Azerbaijan should continue the peace agenda with Armenia, but must not assume that the old risks have disappeared, political analyst Ramiz Yunus said in an interview with Caliber.Az.

Yunus said Armenia’s current leadership moved toward peace with Azerbaijan not out of goodwill, but because of the new regional reality created after Azerbaijan restored its territorial integrity and sovereignty.

According to him, Prime Minister Nikol Pashinyan may now speak about peace and a “new republic,” but that does not mean revanchist thinking inside Armenian society has been overcome.

Yunus said a large part of Armenian society still struggles to accept the results of the war and the collapse of the old political formula built around territorial claims against Azerbaijan.

The analyst argued that Armenia has not yet gone through a deep internal reassessment of its past policies. He compared that process to postwar reckoning in other societies, saying real change requires time, institutions and a generational shift.

Yunus also pointed to recent anti-Azerbaijani resolutions in the parliaments of Belgium and the Netherlands, saying they show that old Armenia-centered networks in the West remain active.

In his view, such initiatives may not always serve the interests of the current Armenian government, especially if Yerevan is trying to move toward a peace agreement. But their appearance, he said, shows that the external infrastructure once used to pressure Azerbaijan has not disappeared.

Yunus said Baku should use its political and diplomatic leverage to prevent Armenia from returning to its old policy of territorial claims and confrontation.

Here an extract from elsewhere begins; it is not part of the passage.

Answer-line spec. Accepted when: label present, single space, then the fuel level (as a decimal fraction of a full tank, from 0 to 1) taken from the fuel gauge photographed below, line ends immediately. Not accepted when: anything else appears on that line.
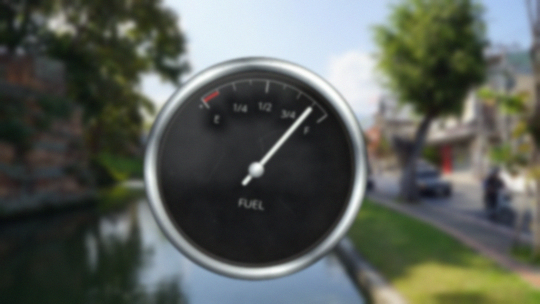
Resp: 0.875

He stressed that Azerbaijan supports peace, but should not build its strategy on unchecked trust.

The analyst said the principle should be simple: trust, but verify. In his view, Baku must remain politically, militarily and informationally prepared for different scenarios.

Yunus also argued that the topics of Goycha and Zangezur should remain in Azerbaijan’s political discourse as a reminder to Yerevan of the cost of revanchism.

According to him, Armenia should understand that any attempt to revive territorial claims against Azerbaijan could create serious consequences for its own statehood.

Yunus said Azerbaijan is now in a much stronger position than in the early years of independence. After 2020, and especially after the restoration of full sovereignty over its territories, Baku no longer reacts to external pressure in the same way, he said.

Instead, Azerbaijan is increasingly shaping the rules of the game in the region.

For Yunus, peace with Armenia is possible only if it is based on a clear acceptance of the new realities. He said diplomacy should continue, but strategic caution should remain at the center of Baku’s approach.